Tuesday, May 09, 2006


Tonight I was reminded that it’s lonely on the road.


I woke up from a nap feeling like I had nowhere to go. I slurped the moisture from my mouth as I became conscious of the TV that was left on when I laid down and hour earlier. I was still in my slacks and blouse, jewelry and lipstick. It was nearly 7:30. Disoriented and tired I sat up and felt a swell of indistinguishable emotion well up in my throat. I’m in Minneapolis. What restaurants do I know of? I’m at the Doubletree. Around the corner there’s Brit’s, an English pub. There’s beer and shepherd’s pie- mediocre food, perfect for a mediocre trip.

I forced my feet to the carpet and pushed down on the floor. The result was the rising of my body to a full standing position. Dragging my feet to my suitcase, I chose a pair of comfy army pants and a super soft long-john T-shirt. It was a deviation from my day time business battle-wear but I changed into it anyway and made it to the elevator, down to the lobby and out onto the street. Just outside the hotel rotating door I turned to my right and started walking.

Three buildings from my hotel tears welled up in the basins of my eyes like allergies coming on strong. I was about to have dinner all by myself, on a gloomy day in Minnesota, at the end of a difficult work day and on my fifth week in a row on the road. I was feeling the middle class homelessness that work travel elicits. Usually, the world feels like my family. I can slip in anywhere and feel like I’m at home. Like I belong to the things I’m watching. Like the hostess, or the bellman, or the taxi driver and I have been friends forever. Tonight I felt like the evening was a grave yard and the people I was passing on the street and sharing a restaurant with were animated head stones; each representing a life but not much more than a name and a date. They didn’t care about me and I didn’t care about them.

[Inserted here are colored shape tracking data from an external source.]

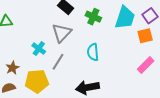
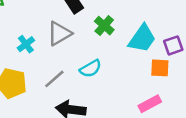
cyan semicircle: (93, 52) -> (91, 69), turned -132
gray line: (58, 62) -> (54, 79), moved

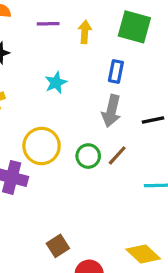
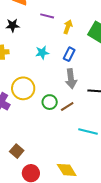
blue rectangle: (116, 71) -> (69, 54), moved
gray arrow: (111, 111) -> (71, 79), turned -36
brown square: (58, 246) -> (17, 151), turned -32

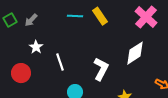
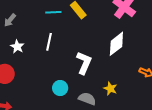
white line: (60, 62) -> (49, 42), moved, turned 36

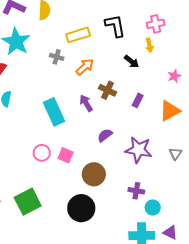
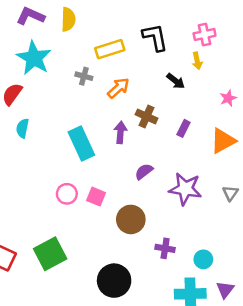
purple arrow: (86, 103) -> (120, 132), turned 36
purple cross: (136, 191) -> (165, 248), moved
black circle: (81, 208) -> (114, 281), moved
purple triangle: (170, 232) -> (225, 290), turned 42

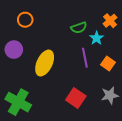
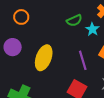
purple line: (85, 58) -> (83, 60), moved

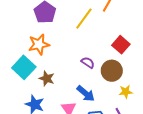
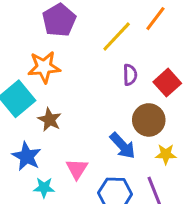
purple semicircle: (88, 63) -> (130, 75), moved, turned 48
blue arrow: (86, 94) -> (123, 146), moved

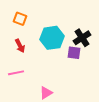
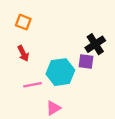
cyan hexagon: (52, 38) -> (60, 72), moved
pink line: (16, 73) -> (33, 85), moved

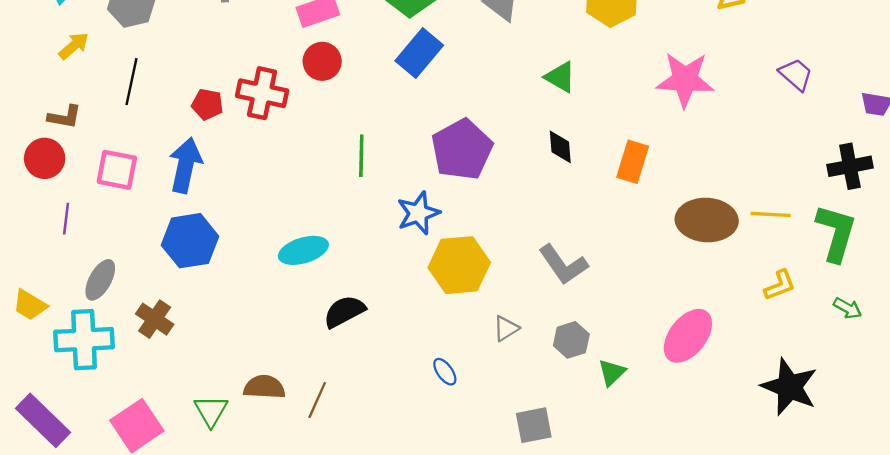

Loneliness is what my non-traveling friends never think I feel. “Wow, you’re going where? I don’t know how you do it. Jet setter!” I keep a smile and expect that the next trip will yield some kind of fantastic story about some guy in the airport that did some crazy thing that I’ve never seed before. And that that story will turn into “Dia, tell the story about the guy in the airport…” making me and my stories famous in my small circle of friends and working like a salve on my bruised travel bones.

I sat inside Brit’s and ordered one shepherd’s pie and two Boddingtons nearly back to back. I never write when I drink but tonight was an exception. The indistinguishable emotion stayed with me through my meal and as people filtered into the pub for the drinking hours, I began to realize that the emotion I had was loneliness. A feeling I haven’t had much.

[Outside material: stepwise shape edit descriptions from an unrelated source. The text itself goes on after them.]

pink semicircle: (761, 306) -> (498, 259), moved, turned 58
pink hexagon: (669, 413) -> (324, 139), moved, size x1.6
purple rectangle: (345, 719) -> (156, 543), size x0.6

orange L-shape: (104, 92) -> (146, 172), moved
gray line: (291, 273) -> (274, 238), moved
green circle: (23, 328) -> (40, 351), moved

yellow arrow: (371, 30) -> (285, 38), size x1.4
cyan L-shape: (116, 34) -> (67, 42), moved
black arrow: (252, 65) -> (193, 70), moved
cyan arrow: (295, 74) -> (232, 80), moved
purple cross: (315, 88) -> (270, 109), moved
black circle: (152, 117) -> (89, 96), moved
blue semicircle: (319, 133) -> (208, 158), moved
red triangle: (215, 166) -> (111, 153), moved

The truth is, no matter where I go I’m always alone. I’m one person, self contained and separate from anyone else. I battle that feeling with club memberships, regular coffee stops and travel routines that make me feel part of something. I have life-talk with lots of the people who take my classes, I visit certain web sites frequently, I talk on the phone more than my wireless plan allows and I have parties at my house as often as I can tolerate. I exercise and call myself lots of titles that make me part of a virtual club. I’m a travel enthusiast, I’m a fun magnet, I’m family oriented, I’m a Hilton loyalist, I’m a hiker, I’m a Manhattan drinker, yeah, I’m a meat eater, non-smoker, German-car driver, beer drinker, big thinker, thin-book reader, wanna-be writer. All of these are tags that make me part of something that can’t be taken away no matter how far from home I am. But tonight they couldn’t save me. So I sat at Brit’s, as the anonymous girl at table 36, who wore a green shirt and army pants. I drank my Boddingtons, cried a little, and was reminded that it’s lonely on the road.

2 Comments:

At 3:47 PM, Blogger Dia Bondi said...

Thanks for your reading Donna. I appreciate your visiting my blog. I had a grate birthday and i got your message on monday.

I'll send more posts. Know that not all of them will be this dark.

 
At 3:28 PM, Blogger Dia Bondi said...

thanks for your comment April. Lonliness comes and goes. I love it when it goes, but when it comes it reminds me of what I have at home. A great husband and a nice portfolio of loving, smart, dynamic friends. All that makes up a good tribe.